The same trends are evident in Ontario colleges. In 2021 the province's auditor general noted that "[p]ublic colleges are increasingly reliant on tuition
fees from international students to remain
financially sustainable."

But enrolment at Canadian universities continues to climb. Despite the high cost of tuition, international student enrolment at University of Toronto rose to more than 27,000 in 2021/22.

More provincial funding needed

“If you’re really relying on that revenue to pay for the commitments you’ve made, whether it be faculty hires or buildings or services for students, then it may not be easy to scale [international tuition] back,” Worswick said.

Worswick says that having more academic- or equity-based scholarships could alleviate the higher tuition international students pay, but that lowering tuition would be difficult.

“It kind of makes sense for international tuition to also go up as the cost of living goes up, because you have to pay your faculty and staff, probably, to cover that.”

As he noted, major living costs, particularly for amenities such as off-campus rent and university residences and meal plans, continue on a steady rise as well.

Sophia Fu, a third-year U of T engineering student from China, said the burden of covering her annual fees of between $68,000 and $70,000 mainly falls on her parents. Though having to ask them for money more often now is embarrassing, Fu said she can’t accommodate a part-time job because of her busy schedule. This means that the decision to lift the work limit will not help her.

“If some students have economic difficulties, and work part-time, they will have little time left for study and may fail the course,” she explained. “Instead, they may spend even more money [retaking the same course].”

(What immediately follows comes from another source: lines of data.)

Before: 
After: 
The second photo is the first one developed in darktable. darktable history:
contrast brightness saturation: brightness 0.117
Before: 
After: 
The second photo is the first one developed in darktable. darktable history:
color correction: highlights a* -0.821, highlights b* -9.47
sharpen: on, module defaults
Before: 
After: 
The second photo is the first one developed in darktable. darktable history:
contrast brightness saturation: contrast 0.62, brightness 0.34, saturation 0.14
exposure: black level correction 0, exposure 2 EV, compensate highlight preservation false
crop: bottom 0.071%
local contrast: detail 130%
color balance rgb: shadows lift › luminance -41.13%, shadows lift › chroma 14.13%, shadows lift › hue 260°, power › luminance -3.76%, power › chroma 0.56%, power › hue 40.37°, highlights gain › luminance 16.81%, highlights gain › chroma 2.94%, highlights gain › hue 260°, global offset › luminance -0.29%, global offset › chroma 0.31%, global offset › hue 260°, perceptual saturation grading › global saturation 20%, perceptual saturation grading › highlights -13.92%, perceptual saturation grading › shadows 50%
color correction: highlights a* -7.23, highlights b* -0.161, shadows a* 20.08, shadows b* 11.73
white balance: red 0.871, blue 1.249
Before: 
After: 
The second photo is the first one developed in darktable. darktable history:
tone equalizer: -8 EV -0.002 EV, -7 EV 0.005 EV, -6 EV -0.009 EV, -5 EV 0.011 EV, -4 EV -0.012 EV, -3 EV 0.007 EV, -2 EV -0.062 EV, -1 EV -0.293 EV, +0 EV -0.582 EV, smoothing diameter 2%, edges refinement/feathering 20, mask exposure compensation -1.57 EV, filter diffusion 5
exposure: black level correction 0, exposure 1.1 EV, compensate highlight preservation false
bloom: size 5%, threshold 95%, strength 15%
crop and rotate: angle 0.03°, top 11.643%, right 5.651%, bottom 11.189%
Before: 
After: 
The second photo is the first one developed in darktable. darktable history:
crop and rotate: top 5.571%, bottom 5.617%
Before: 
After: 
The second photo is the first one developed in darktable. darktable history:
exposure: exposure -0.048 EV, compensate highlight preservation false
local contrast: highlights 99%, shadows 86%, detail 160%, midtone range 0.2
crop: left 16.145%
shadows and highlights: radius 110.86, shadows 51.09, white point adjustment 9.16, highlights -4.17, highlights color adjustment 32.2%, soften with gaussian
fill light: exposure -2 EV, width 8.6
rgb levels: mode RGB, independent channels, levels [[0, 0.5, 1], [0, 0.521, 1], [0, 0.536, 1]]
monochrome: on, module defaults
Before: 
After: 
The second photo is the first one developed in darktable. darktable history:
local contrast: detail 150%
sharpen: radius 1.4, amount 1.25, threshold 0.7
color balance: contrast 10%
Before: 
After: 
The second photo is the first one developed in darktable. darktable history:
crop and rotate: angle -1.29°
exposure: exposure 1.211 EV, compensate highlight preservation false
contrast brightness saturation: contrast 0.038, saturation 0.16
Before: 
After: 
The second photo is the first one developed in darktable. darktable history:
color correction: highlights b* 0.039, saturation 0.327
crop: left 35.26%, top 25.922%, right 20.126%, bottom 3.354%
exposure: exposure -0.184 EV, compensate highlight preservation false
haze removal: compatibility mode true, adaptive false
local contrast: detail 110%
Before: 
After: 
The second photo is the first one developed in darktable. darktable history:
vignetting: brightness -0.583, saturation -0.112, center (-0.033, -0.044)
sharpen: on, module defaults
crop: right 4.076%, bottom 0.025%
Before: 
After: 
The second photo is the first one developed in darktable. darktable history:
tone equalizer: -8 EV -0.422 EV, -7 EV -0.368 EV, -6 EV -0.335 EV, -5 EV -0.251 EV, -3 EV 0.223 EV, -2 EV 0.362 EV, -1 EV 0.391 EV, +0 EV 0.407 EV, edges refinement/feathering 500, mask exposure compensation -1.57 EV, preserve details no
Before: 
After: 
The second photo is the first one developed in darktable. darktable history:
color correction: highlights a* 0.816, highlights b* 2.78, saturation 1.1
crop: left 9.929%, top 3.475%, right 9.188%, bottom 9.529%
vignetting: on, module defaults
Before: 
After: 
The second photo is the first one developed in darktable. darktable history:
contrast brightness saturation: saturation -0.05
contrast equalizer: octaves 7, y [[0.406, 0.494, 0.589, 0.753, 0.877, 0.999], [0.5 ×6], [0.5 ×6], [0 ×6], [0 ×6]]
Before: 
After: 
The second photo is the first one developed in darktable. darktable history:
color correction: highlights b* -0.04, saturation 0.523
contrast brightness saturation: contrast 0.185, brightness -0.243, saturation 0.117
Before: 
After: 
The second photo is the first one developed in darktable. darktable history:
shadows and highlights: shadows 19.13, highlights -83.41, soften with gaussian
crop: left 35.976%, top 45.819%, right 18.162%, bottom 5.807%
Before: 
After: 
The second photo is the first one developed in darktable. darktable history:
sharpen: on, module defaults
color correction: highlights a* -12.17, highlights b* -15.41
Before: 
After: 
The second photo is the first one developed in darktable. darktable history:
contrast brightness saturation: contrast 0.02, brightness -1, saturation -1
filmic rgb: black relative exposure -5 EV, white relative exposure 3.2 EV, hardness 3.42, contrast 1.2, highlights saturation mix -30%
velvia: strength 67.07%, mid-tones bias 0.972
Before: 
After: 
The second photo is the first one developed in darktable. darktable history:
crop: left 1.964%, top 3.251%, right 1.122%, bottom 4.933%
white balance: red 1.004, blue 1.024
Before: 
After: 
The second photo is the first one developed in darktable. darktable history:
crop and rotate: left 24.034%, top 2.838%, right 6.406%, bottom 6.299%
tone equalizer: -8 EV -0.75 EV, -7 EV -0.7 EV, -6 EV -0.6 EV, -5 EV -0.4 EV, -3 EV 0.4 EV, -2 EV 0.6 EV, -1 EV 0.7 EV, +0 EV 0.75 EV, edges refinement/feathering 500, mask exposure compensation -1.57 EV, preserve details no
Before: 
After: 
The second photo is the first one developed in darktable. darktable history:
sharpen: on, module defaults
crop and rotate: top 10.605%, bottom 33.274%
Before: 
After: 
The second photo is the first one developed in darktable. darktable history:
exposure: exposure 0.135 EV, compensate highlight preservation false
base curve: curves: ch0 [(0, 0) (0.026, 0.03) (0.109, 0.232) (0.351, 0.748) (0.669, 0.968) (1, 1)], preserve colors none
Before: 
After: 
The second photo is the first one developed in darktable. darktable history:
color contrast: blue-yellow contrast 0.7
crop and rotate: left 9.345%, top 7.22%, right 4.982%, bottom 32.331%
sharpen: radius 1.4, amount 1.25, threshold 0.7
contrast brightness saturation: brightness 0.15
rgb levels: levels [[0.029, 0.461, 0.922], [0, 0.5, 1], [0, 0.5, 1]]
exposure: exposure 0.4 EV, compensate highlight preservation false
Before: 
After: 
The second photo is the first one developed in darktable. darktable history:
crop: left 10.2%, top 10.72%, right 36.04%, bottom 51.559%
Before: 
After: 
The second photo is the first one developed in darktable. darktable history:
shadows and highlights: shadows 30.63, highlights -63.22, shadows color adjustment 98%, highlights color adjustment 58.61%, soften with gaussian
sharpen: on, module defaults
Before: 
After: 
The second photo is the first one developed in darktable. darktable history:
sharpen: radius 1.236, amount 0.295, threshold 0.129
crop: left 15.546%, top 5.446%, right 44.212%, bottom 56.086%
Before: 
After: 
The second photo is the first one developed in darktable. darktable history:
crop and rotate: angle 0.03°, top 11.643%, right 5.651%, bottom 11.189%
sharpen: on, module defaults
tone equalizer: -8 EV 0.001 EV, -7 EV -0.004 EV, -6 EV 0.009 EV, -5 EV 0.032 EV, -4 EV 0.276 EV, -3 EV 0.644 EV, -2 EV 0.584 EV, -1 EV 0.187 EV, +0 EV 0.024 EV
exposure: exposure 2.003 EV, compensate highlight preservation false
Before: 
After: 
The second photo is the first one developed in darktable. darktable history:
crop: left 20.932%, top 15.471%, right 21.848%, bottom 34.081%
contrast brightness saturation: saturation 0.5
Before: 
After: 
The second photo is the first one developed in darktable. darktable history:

Fu said it makes sense for international students to pay higher tuition than domestic students but spending four or five times more to access the same programs seems ridiculous. She added she thinks tuition increases are meaningless and paint universities to be “profit-making organizations” that students donate to but receive minimal benefits from.

“I just do not know why the tuition fee is so incredibly high,” she said. “Where does the price difference come from?”